Au Soudan, les paramilitaires des FSR sont approvisionnés en carburant illicite par les forces du maréchal Khalifa Haftar, l’homme fort de l’est libyen, en contrepartie du « soutien crucial » que lui apportent les Emirats arabes unis depuis une décennie, affirme mercredi un rapport de l’ONG américaine The Sentry.
Le Soudan est ensanglanté depuis avril 2023 par une lutte pour le pouvoir opposant l’armée aux paramilitaires des Forces de soutien rapide (FSR), qui a fait des dizaines de milliers de morts et déplacé près de 12 millions de personnes.
Depuis deux ans, « le camp Haftar est un fournisseur clé de carburant pour les FSR », assure The Sentry, dans une étude intitulée « Montée du trafic de carburant en Libye ».
Selon l’ONG, l’essence et le diesel issus majoritairement de trafics illicites ont facilité « les déplacements et opérations tactiques des FSR au Darfour », passé fin octobre sous le contrôle total des paramilitaires.
Ces fournitures sont le reflet de « la profonde loyauté des Haftar envers le gouvernement émirati » qui est « un soutien crucial des forces » du maréchal, selon The Sentry, qui a sollicité en vain les Emirats et les FSR pour des commentaires.
Les Émirats sont régulièrement accusés par l’armée soudanaise et des rapports indépendants de fournir armes, carburant et mercenaires aux FSR, ce qu’ils ont toujours démentis.
« En raison du soutien idéologique, diplomatique, financier et politique des Emirats à la famille Haftar depuis 2014, le gouvernement émirati occupe une position privilégiée aux yeux des forces de Haftar, les rendant redevables à Abou Dhabi », indique The Sentry.
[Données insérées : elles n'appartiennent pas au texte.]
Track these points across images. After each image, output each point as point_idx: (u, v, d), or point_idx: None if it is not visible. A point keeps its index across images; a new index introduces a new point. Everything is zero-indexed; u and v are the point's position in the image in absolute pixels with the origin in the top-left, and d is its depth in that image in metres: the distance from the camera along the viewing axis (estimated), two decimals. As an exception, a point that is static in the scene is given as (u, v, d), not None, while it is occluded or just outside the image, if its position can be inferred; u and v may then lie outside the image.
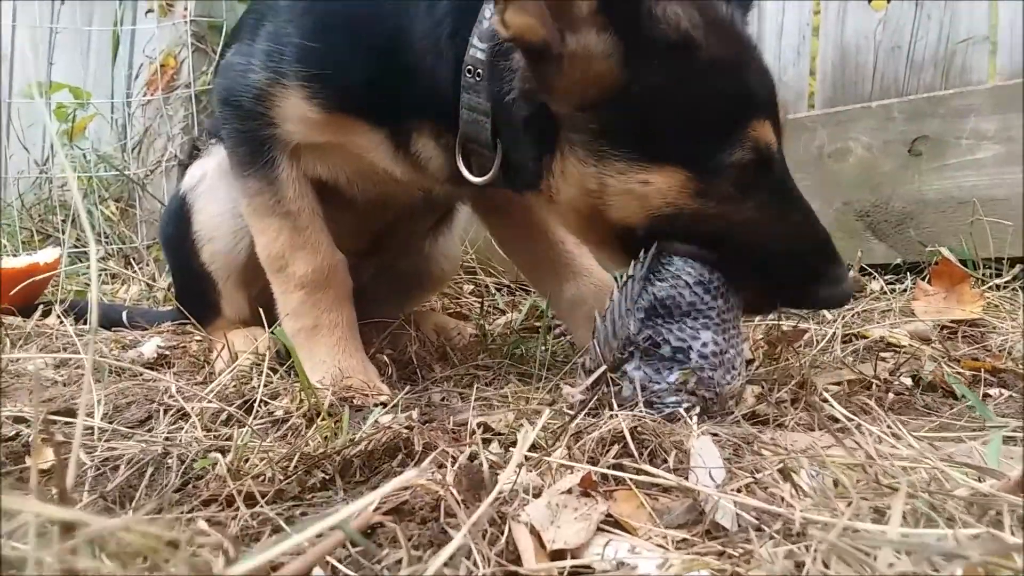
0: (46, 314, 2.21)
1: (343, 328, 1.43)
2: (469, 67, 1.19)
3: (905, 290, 1.89)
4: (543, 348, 1.74)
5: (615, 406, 1.02)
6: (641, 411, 1.02)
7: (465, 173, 1.26)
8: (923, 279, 1.87)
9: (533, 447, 0.87)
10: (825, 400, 1.26)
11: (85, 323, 2.15)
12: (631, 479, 0.79)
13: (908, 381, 1.40)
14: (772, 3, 2.33)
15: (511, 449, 0.89)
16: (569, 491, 0.77)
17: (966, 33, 2.04)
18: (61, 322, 2.14)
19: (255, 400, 1.16)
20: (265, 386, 1.20)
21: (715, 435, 0.95)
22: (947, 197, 1.94)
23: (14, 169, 3.72)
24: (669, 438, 0.87)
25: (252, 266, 1.59)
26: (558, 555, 0.68)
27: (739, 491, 0.79)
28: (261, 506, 0.79)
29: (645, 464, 0.82)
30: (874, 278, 1.97)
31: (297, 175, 1.42)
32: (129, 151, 3.43)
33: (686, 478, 0.80)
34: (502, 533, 0.69)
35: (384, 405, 1.15)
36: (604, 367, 1.08)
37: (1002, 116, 1.89)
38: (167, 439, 1.03)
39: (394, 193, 1.52)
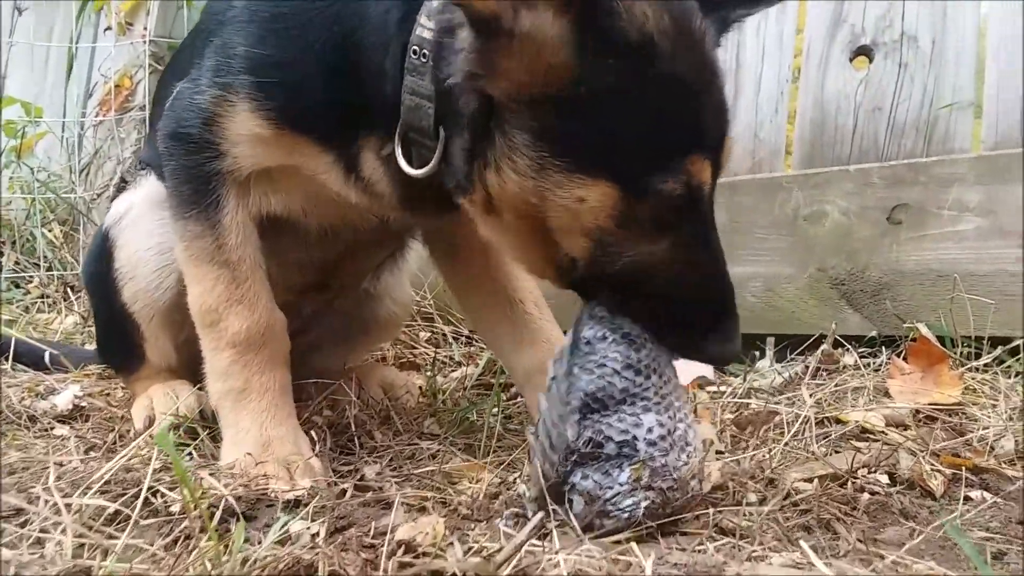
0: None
1: (274, 393, 1.31)
2: (415, 47, 1.10)
3: (880, 367, 1.79)
4: (494, 415, 1.61)
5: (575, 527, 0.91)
6: (601, 525, 0.92)
7: (403, 163, 1.15)
8: (899, 355, 1.77)
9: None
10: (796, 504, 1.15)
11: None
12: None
13: (884, 479, 1.29)
14: (751, 53, 2.24)
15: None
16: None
17: (951, 97, 1.96)
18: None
19: (152, 488, 1.01)
20: (166, 470, 1.05)
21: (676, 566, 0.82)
22: (926, 269, 1.85)
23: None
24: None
25: (178, 307, 1.46)
26: None
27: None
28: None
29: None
30: (848, 351, 1.86)
31: (242, 219, 1.30)
32: (77, 173, 3.27)
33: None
34: None
35: (297, 504, 1.01)
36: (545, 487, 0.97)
37: (986, 187, 1.80)
38: (36, 542, 0.88)
39: (350, 219, 1.41)
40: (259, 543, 0.87)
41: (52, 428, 1.55)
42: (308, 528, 0.90)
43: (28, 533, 0.90)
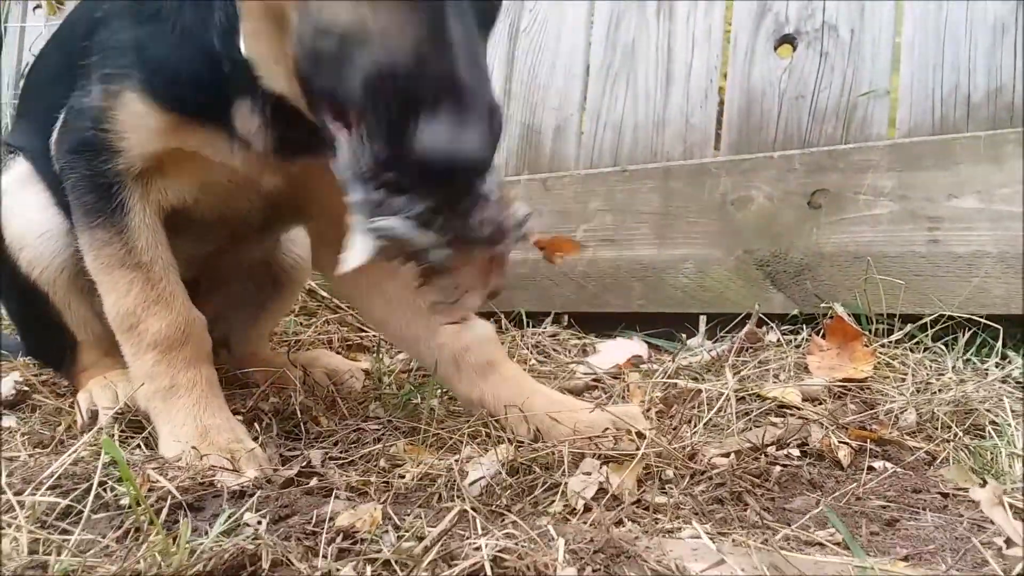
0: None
1: (203, 387, 1.34)
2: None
3: (800, 345, 1.90)
4: (437, 396, 1.68)
5: None
6: None
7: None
8: (818, 333, 1.88)
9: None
10: (711, 479, 1.24)
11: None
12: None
13: (796, 452, 1.39)
14: (681, 43, 2.32)
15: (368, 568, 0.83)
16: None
17: (868, 86, 2.06)
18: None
19: (102, 483, 1.06)
20: (114, 464, 1.09)
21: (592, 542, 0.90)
22: (843, 251, 1.96)
23: None
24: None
25: (79, 272, 1.48)
26: None
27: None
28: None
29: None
30: (771, 329, 1.97)
31: (150, 221, 1.33)
32: (12, 156, 3.21)
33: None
34: None
35: (243, 494, 1.06)
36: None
37: (898, 173, 1.91)
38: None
39: (236, 205, 1.44)
40: (205, 535, 0.92)
41: (-1, 418, 1.57)
42: (253, 518, 0.95)
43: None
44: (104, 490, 1.05)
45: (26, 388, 1.70)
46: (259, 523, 0.93)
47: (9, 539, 0.90)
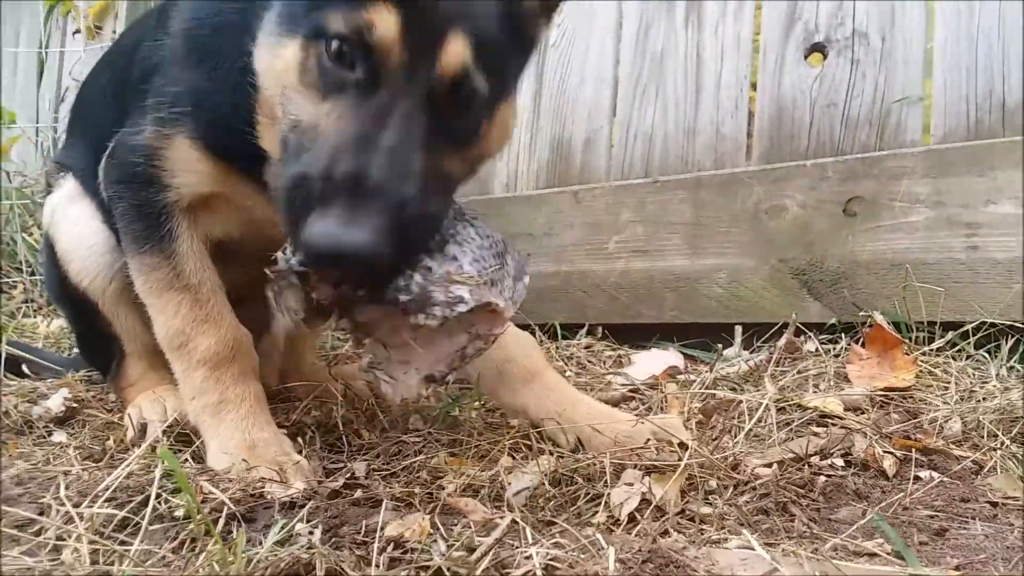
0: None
1: (251, 402, 1.38)
2: None
3: (839, 354, 1.88)
4: (475, 409, 1.69)
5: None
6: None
7: None
8: (857, 342, 1.87)
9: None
10: (755, 489, 1.24)
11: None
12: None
13: (839, 462, 1.38)
14: (710, 52, 2.32)
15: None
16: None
17: (900, 92, 2.05)
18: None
19: (157, 495, 1.08)
20: (169, 475, 1.12)
21: (640, 552, 0.90)
22: (880, 259, 1.95)
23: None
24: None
25: (127, 286, 1.52)
26: None
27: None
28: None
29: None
30: (809, 338, 1.96)
31: (197, 248, 1.39)
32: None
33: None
34: None
35: (292, 505, 1.08)
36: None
37: (934, 180, 1.90)
38: (53, 551, 0.95)
39: (277, 237, 1.48)
40: (260, 544, 0.94)
41: (50, 434, 1.60)
42: (304, 528, 0.97)
43: (44, 541, 0.96)
44: (158, 501, 1.07)
45: (75, 404, 1.74)
46: (311, 533, 0.95)
47: (71, 550, 0.92)
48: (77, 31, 3.40)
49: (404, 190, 1.01)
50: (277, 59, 1.15)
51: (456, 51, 1.06)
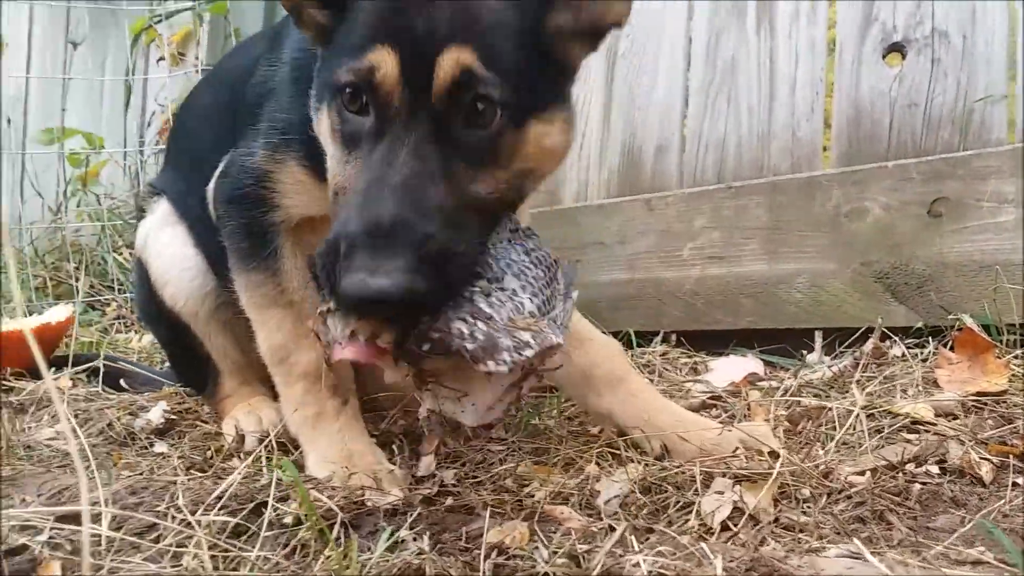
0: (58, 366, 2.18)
1: (348, 414, 1.43)
2: None
3: (927, 358, 1.85)
4: (553, 417, 1.71)
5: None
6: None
7: None
8: (946, 346, 1.83)
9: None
10: (850, 497, 1.23)
11: (93, 378, 2.14)
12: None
13: (935, 469, 1.36)
14: (784, 56, 2.31)
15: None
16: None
17: (983, 91, 2.00)
18: (73, 385, 2.14)
19: (263, 502, 1.13)
20: (277, 483, 1.17)
21: (743, 561, 0.91)
22: (968, 261, 1.90)
23: (27, 217, 3.72)
24: None
25: (220, 306, 1.61)
26: None
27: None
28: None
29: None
30: (895, 343, 1.92)
31: (300, 266, 1.43)
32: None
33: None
34: None
35: (395, 512, 1.11)
36: None
37: (1022, 179, 1.85)
38: (174, 557, 1.00)
39: None
40: (368, 550, 0.97)
41: (152, 445, 1.68)
42: (409, 535, 1.00)
43: (165, 548, 1.02)
44: (265, 508, 1.12)
45: (173, 416, 1.82)
46: (415, 539, 0.98)
47: (191, 555, 0.98)
48: (161, 58, 3.56)
49: (422, 223, 1.01)
50: (321, 125, 1.21)
51: (451, 60, 1.06)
L’acheminement « de carburant et d’autres aides » aux FSR a également permis à la famille Haftar de renforcer « sa chaîne de commandement et son contrôle du sud-est libyen », selon l’ONG.
Les FSR ont pris le contrôle en juin de la zone frontalière avec la Libye, dans un triangle stratégique bordant l’Égypte voisine.
Dès le début des combats en avril 2023, Saddam Haftar, l’un des fils Haftar, s’était rendu dans la région de Koufra (sud-est libyen), près de la frontière avec le Soudan, pour « superviser la fourniture de carburant au chef des FSR, le général Mohamed Hamdan Dagalo », souligne le rapport.
Des brigades de Haftar ont aussi été renforcées en matériel et effectifs pour « maintenir des expéditions ininterrompues de carburant et autres biens via la frontière » et garantir un « contrôle plus strict d’actifs clés » comme l’aéroport de Koufra ou la raffinerie de Sarir (centre-est), qui « fonctionne presque exclusivement à des fins de contrebande vers le sud », selon l’ONG.
En outre, les forces de Saddam Haftar « protègent le passage des ressources militaires fournies (aux FSR) par les Émirats via l’est de la Libye » et « ont coordonné des transferts occasionnels d’armes aux FSR au Darfour », selon The Sentry.